1.Posté par Abzo le 21/07/2009 05:41
Nice article!....Ce qui se passe a la Cite Millionaire se passe aussi tous les jours a Pikine, Guediawaye, Grand Dakar, Grand Medina, Parcelles, Grand Yoff, Niary Tally,........Bref partout!!!!!! Ce n'est que le resultat palpaple de l'incompetence de nos governants, mais aussi la complicite de l'opposition seengalaise qui ne fait que de la politique politicienne(elle passe tout son temps a comdamner le regime a travers des reunions, colloques, assises...) du silence coupable de nos chefs religieux corrompus, bref de nous tous! Tout le peuple!!! C'est le peule qui souffre et c' est au peuple de trouver des solutions durables.Aucun depute ne se levera pour lutter contre la prostitution ou l;ouverture des bars dans les quartiers les plus populaires de la ville.

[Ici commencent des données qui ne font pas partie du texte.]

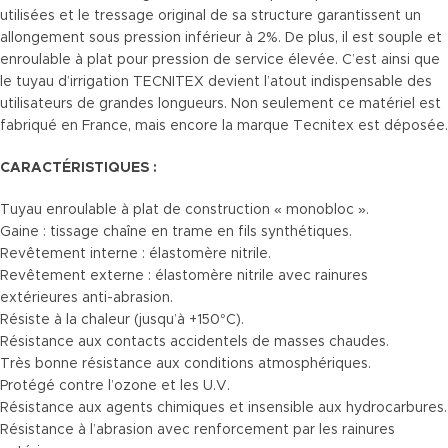
utilisées et le tressage original de sa structure garantissent un
allongement sous pression inférieur à 2%. De plus, il est souple et
enroulable à plat pour pression de service élevée. C’est ainsi que
le tuyau d’irrigation TECNITEX devient l’atout indispensable des
utilisateurs de grandes longueurs. Non seulement ce matériel est
fabriqué en France, mais encore la marque Tecnitex est déposée.
CARACTÉRISTIQUES :
Tuyau enroulable à plat de construction « monobloc ».
Gaine : tissage chaîne en trame en fils synthétiques.
Revêtement interne : élastomère nitrile.
Revêtement externe : élastomère nitrile avec rainures
extérieures anti-abrasion.
Résiste à la chaleur (jusqu’à +150°C).
Résistance aux contacts accidentels de masses chaudes.
Très bonne résistance aux conditions atmosphériques.
Protégé contre l’ozone et les U.V.
Résistance aux agents chimiques et insensible aux hydrocarbures.
Résistance à l’abrasion avec renforcement par les rainures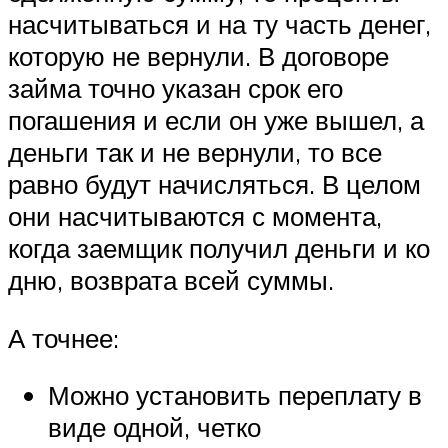
насчитываться и на ту часть денег,
которую не вернули. В договоре
займа точно указан срок его
погашения и если он уже вышел, а
деньги так и не вернули, то все
равно будут начисляться. В целом
они насчитываются с момента,
когда заемщик получил деньги и ко
дню, возврата всей суммы.
А точнее:
Можно установить переплату в
виде одной, четко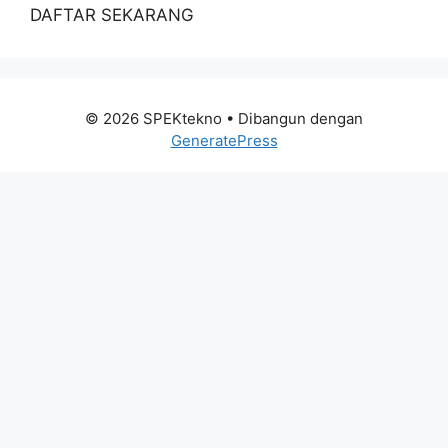
DAFTAR SEKARANG
© 2026 SPEKtekno
• Dibangun dengan
GeneratePress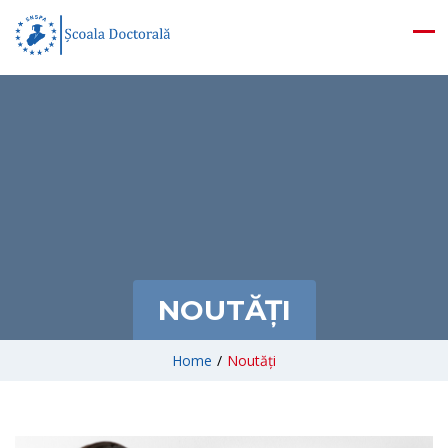
NOUTĂȚI
Home
/
Noutăți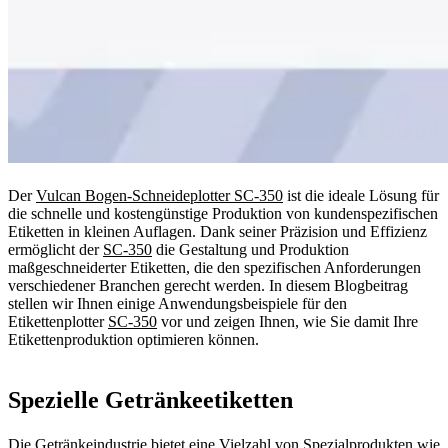
Der
Vulcan Bogen-Schneideplotter SC-350
ist die ideale Lösung für
die schnelle und kostengünstige Produktion von kundenspezifischen
Etiketten in kleinen Auflagen. Dank seiner Präzision und Effizienz
ermöglicht der
SC-350
die Gestaltung und Produktion
maßgeschneiderter Etiketten, die den spezifischen Anforderungen
verschiedener Branchen gerecht werden. In diesem Blogbeitrag
stellen wir Ihnen einige Anwendungsbeispiele für den
Etikettenplotter
SC-350
vor und zeigen Ihnen, wie Sie damit Ihre
Etikettenproduktion optimieren können.
Spezielle Getränkeetiketten
Die Getränkeindustrie bietet eine Vielzahl von Spezialprodukten wie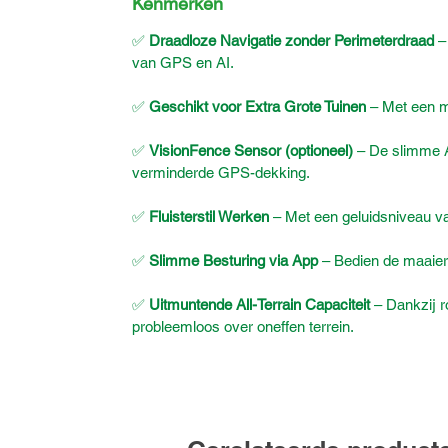
Kenmerken
✅
Draadloze Navigatie zonder Perimeterdraad
– 
van GPS en AI.
✅
Geschikt voor Extra Grote Tuinen
– Met een ma
✅
VisionFence Sensor (optioneel)
– De slimme AI
verminderde GPS-dekking.
✅
Fluisterstil Werken
– Met een geluidsniveau van 
✅
Slimme Besturing via App
– Bedien de maaier
✅
Uitmuntende All-Terrain Capaciteit
– Dankzij r
probleemloos over oneffen terrein.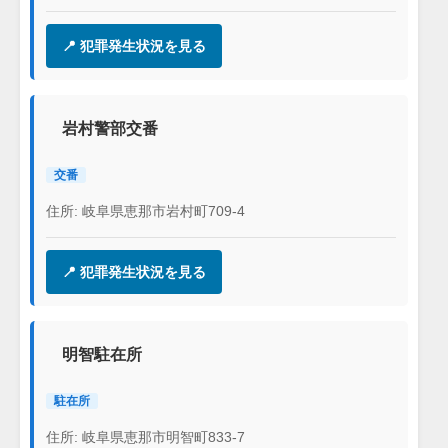
📍 犯罪発生状況を見る
岩村警部交番
交番
住所: 岐阜県恵那市岩村町709-4
📍 犯罪発生状況を見る
明智駐在所
駐在所
住所: 岐阜県恵那市明智町833-7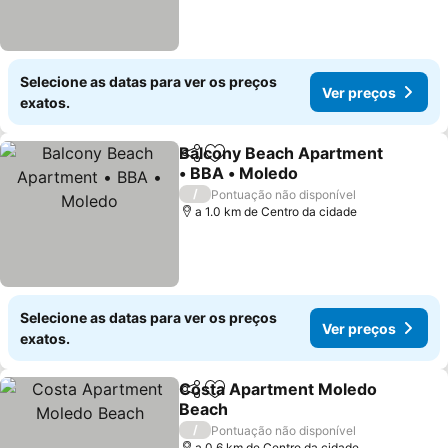
Selecione as datas para ver os preços
Ver preços
exatos.
Balcony Beach Apartment
Partilhar
Adicionar aos favoritos
• BBA • Moledo
Ver preços
/
Pontuação não disponível
a 1.0 km de Centro da cidade
Selecione as datas para ver os preços
Ver preços
exatos.
Costa Apartment Moledo
Partilhar
Adicionar aos favoritos
Beach
Ver preços
/
Pontuação não disponível
a 0.6 km de Centro da cidade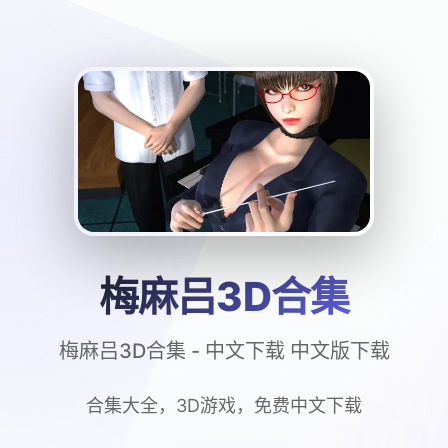
梅麻吕3D合集
梅麻吕3D合集 - 中文下载 中文版下载
合集大全，3D游戏，免费中文下载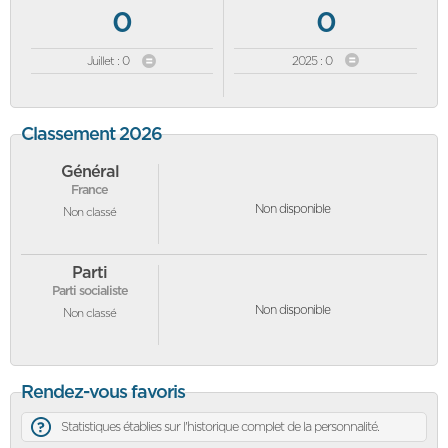
0
0
Juillet : 0
2025 : 0
Classement 2026
Général
France
Non disponible
Non classé
Parti
Parti socialiste
Non disponible
Non classé
Rendez-vous favoris
Statistiques établies sur l'historique complet de la personnalité.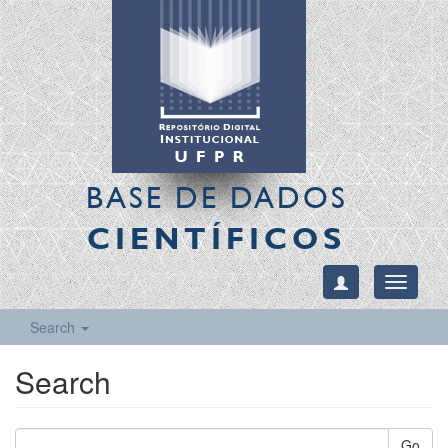
BASE DE DADOS
CIENTÍFICOS
Toggle
navigati
Search
Search
Go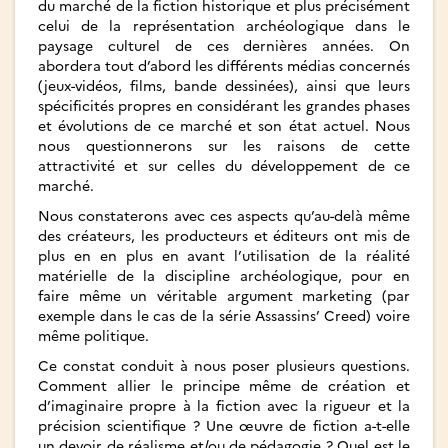
du marché de la fiction historique et plus précisément
celui de la représentation archéologique dans le
paysage culturel de ces dernières années. On
abordera tout d’abord les différents médias concernés
(jeux-vidéos, films, bande dessinées), ainsi que leurs
spécificités propres en considérant les grandes phases
et évolutions de ce marché et son état actuel. Nous
nous questionnerons sur les raisons de cette
attractivité et sur celles du développement de ce
marché.
Nous constaterons avec ces aspects qu’au-delà même
des créateurs, les producteurs et éditeurs ont mis de
plus en en plus en avant l’utilisation de la réalité
matérielle de la discipline archéologique, pour en
faire même un véritable argument marketing (par
exemple dans le cas de la série Assassins’ Creed) voire
même politique.
Ce constat conduit à nous poser plusieurs questions.
Comment allier le principe même de création et
d’imaginaire propre à la fiction avec la rigueur et la
précision scientifique ? Une œuvre de fiction a-t-elle
un devoir de réalisme et/ou de pédagogie ? Quel est le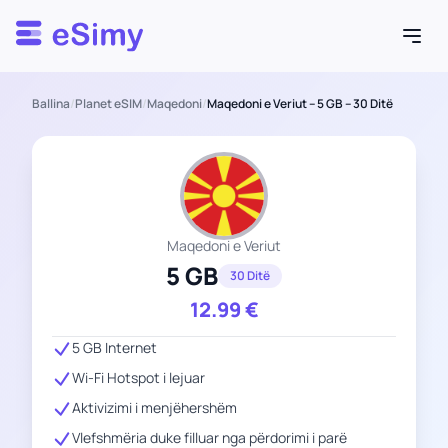
Esimy
Ballina
/
Planet eSIM
/
Maqedoni
/
Maqedoni e Veriut – 5 GB – 30 Ditë
Maqedoni e Veriut
5 GB
30 Ditë
12.99
€
5 GB Internet
Wi-Fi Hotspot i lejuar
Aktivizimi i menjëhershëm
Vlefshmëria duke filluar nga përdorimi i parë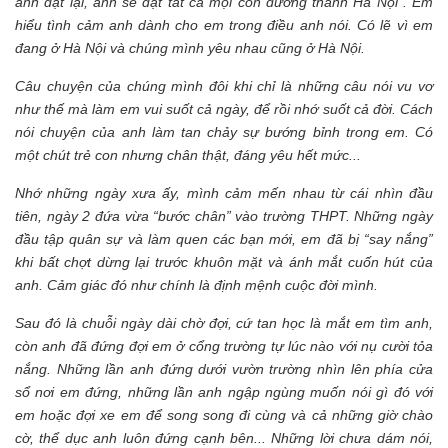
anh đặt lại, anh sẽ đặt tất cả mọi con đường thành Hà Nội".
Em
hiểu tình cảm anh dành cho em trong điều anh nói. Có lẽ vì em
đang ở Hà Nội và chúng mình yêu nhau cũng ở Hà Nội.
Câu chuyện của chúng mình đôi khi chỉ là những câu nói vu vơ
như thế mà làm em vui suốt cả ngày, để rồi nhớ suốt cả đời. Cách
nói chuyện của anh làm tan chảy sự bướng bỉnh trong em. Có
một chút trẻ con nhưng chân thật, đáng yêu hết mức...
Nhớ những ngày xưa ấy, mình cảm mến nhau từ cái nhìn đầu
tiên, ngày 2 đứa vừa “bước chân” vào trường THPT. Những ngày
đầu tập quân sự và làm quen các bạn mới, em đã bị “say nắng”
khi bất chợt dừng lại trước khuôn mặt và ánh mắt cuốn hút của
anh. Cảm giác đó như chính là định mệnh cuộc đời mình.
Sau đó là chuỗi ngày dài chờ đợi, cứ tan học là mắt em tìm anh,
còn anh đã đứng đợi em ở cổng trường tự lúc nào với nụ cười tỏa
nắng. Những lần anh đứng dưới vườn trường nhìn lên phía cửa
sổ nơi em đứng, những lần anh ngập ngùng muốn nói gì đó với
em hoặc đợi xe em để song song đi cùng và cả những giờ chào
cờ, thể dục anh luôn đứng cạnh bên... Những lời chưa dám nói,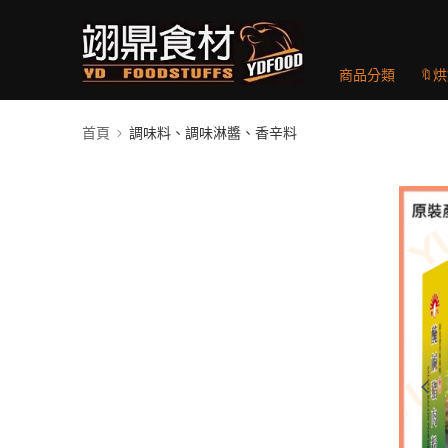
商品分類
🔖
首頁
調味料、調味淋醬、香辛料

2.Posté par conquérant le 21/07/2009 09:12
Bel article de société! Hélas comme l'a si bien dit le premier intervenant la Cité Millionnaire n'est pas la seule à afficher ce décors digne des ghettos du Harlem.
C'est inquiétant!

3.Posté par Khady le 21/07/2009 10:06
ne changeons surtout pas le nom

4.Posté par Dr FAlilou SENGHOR le 21/07/2009 20:44
Qu'allons nous faire pour rendre Karim moins puéril .

Peine perdue ..

Rakhass boppou golo , moy Yakkh sa saabou.